The main cause of massive cost overruns is not lack of discipline, unbridled waste, lax or lax controls, but failure to take into account the subsequent costs of the project. This is why people find themselves suddenly deep in the money quagmire. Once we make a decision, it is up to us to bear the consequences. This is one of the main reasons why supervisory boards and boards of directors are often unsuccessful in approving budgets for space frame projects. We had no say in the matter and were forced to accept what came with it.
Of course, errors can occur, as space frame engineering budgets must be based on various assumptions. However, this kind of engineering budget forces us to think hard about the various aspects involved in a different, more practical way than just doing the space frame engineering budget for the next 12 months.
In general, we should always take as a guide the following assumption: that a great deal of cost is spent not on failed projects, but on successful ones because they incur high follow-up costs.

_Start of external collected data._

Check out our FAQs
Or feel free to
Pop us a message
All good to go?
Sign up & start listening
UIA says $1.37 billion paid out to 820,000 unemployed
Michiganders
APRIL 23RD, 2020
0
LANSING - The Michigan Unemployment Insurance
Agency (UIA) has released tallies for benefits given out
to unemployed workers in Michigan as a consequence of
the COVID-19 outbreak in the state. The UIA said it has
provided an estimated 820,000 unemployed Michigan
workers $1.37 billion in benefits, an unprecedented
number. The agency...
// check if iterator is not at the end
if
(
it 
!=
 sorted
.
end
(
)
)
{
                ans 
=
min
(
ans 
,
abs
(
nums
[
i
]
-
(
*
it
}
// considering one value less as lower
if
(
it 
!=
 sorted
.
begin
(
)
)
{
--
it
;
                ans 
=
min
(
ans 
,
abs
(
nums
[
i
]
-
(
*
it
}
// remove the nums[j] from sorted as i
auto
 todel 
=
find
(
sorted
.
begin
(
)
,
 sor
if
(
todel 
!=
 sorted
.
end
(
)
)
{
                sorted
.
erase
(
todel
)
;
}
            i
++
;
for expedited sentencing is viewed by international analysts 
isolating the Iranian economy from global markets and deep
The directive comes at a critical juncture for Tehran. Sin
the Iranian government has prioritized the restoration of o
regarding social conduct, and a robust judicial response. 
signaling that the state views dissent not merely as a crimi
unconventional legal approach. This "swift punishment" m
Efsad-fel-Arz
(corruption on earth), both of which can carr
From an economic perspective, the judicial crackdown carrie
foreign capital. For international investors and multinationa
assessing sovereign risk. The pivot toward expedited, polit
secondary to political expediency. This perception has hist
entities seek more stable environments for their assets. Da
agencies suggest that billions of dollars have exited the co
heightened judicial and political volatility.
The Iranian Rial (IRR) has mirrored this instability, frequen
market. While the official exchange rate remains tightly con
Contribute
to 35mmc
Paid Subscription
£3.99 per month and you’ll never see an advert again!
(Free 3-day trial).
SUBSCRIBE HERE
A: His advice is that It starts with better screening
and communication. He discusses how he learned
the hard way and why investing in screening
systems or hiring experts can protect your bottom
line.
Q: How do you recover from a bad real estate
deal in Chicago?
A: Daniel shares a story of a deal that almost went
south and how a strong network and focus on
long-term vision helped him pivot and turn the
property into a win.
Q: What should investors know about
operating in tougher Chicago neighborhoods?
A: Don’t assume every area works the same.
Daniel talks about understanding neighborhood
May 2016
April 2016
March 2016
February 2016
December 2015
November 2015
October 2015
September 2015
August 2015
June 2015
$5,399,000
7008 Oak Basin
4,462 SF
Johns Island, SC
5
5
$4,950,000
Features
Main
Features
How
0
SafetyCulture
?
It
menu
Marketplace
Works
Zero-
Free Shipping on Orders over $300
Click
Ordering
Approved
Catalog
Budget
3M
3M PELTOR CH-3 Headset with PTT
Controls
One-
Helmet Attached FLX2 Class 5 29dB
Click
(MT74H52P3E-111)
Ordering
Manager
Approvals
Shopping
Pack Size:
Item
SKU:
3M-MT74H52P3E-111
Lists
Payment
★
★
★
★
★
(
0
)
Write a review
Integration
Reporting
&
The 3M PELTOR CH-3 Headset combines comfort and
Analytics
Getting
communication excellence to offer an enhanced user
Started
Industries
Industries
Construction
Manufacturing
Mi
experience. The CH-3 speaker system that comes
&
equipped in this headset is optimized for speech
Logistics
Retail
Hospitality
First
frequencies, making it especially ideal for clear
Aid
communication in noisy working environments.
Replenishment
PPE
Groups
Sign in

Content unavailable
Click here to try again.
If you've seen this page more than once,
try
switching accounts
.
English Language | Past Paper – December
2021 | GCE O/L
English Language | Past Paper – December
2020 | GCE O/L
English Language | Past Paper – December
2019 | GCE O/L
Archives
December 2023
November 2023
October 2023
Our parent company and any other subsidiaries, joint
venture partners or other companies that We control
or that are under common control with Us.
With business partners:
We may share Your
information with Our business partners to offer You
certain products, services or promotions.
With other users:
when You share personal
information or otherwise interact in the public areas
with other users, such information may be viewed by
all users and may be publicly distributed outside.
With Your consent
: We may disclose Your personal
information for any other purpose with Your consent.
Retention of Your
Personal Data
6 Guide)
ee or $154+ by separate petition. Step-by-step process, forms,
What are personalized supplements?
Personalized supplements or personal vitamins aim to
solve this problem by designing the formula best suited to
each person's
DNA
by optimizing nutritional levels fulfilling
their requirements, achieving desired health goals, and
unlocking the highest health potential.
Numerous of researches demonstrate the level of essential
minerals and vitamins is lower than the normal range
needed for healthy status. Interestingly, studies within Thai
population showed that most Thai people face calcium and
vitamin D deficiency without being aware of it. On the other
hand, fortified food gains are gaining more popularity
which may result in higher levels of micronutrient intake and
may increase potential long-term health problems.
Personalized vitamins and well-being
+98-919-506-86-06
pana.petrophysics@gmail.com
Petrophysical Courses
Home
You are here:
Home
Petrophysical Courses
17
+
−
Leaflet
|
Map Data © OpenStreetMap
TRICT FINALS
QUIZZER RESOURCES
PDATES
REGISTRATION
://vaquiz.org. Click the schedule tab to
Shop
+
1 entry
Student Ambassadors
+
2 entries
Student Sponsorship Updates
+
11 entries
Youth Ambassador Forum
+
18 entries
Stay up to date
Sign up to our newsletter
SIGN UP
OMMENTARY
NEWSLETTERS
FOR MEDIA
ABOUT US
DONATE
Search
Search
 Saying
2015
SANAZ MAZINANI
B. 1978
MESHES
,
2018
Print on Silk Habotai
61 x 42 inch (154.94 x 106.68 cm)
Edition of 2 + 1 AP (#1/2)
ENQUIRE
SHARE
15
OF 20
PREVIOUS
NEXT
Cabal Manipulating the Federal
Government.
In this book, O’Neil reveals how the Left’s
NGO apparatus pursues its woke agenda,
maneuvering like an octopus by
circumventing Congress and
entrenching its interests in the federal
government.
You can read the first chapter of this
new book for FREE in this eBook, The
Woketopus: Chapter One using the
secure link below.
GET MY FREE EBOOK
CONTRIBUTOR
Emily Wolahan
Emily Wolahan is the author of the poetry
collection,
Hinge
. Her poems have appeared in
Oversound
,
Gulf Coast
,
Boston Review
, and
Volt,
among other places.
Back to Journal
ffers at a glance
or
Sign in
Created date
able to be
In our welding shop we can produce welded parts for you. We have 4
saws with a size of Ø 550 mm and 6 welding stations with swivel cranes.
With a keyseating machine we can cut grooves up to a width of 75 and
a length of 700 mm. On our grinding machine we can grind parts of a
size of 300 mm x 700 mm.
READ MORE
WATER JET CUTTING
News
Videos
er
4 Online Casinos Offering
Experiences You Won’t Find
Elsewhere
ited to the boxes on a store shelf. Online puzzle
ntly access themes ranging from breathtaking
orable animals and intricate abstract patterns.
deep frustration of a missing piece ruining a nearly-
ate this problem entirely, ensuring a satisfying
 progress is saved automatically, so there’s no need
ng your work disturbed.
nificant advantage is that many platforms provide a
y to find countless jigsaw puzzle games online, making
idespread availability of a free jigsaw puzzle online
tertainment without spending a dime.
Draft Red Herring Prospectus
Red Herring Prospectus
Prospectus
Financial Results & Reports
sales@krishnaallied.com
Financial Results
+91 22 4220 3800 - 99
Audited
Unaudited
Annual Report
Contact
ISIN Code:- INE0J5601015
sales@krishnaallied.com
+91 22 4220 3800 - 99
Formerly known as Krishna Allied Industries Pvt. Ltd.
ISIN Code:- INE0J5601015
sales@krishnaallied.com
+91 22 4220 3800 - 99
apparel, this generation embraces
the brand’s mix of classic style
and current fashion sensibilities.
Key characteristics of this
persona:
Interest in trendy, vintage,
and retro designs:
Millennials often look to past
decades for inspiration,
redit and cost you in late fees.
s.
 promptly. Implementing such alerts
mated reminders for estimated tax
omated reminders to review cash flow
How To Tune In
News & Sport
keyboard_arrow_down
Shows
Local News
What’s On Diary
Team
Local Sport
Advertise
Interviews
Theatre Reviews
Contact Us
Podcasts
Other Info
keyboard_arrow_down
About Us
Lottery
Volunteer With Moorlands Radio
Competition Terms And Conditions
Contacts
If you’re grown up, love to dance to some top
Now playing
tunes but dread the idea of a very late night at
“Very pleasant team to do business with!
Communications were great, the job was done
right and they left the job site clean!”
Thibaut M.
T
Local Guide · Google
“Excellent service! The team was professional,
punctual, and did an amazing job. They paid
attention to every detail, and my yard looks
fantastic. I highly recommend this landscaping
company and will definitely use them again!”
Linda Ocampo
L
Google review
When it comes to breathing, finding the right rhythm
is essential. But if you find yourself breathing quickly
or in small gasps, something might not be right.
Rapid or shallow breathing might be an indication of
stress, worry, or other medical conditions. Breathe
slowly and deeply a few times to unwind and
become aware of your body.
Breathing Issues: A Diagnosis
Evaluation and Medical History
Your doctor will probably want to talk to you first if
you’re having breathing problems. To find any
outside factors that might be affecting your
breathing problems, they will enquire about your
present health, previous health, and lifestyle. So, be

Therefore, we have to be especially prepared for the follow-up costs of success. Project failure does kill the business. However, those companies that have experienced success but have gone bankrupt because they cannot afford the cost of success are even more tragic.
Closely related to the above, we often find that organizations actually need two different space frame engineering budgets. They serve completely different goals and, accordingly, have completely different levels of difficulty in formulating them.
(1) A space frame project budget is a standard space frame project budget, that is, a business space frame project budget. This kind of engineering budget is aimed at the current existing business, which is the business we know and are familiar with. In this kind of engineering budget, although we cannot make future extrapolation based on the past alone, past and present data are useful, at least partially reliable reference data. The key question involved in this kind of engineering budget is: What is the minimum amount of resources required to successfully maintain commercial operations? In this kind of engineering budget, the traditional enterprise management thinking method is applicable and correct.
(2) The second type of space frame project budget is the opportunity space frame project budget. Sadly, only a very small number of enterprising companies make it, and this kind of engineering budget is aimed at something new, that is, innovation.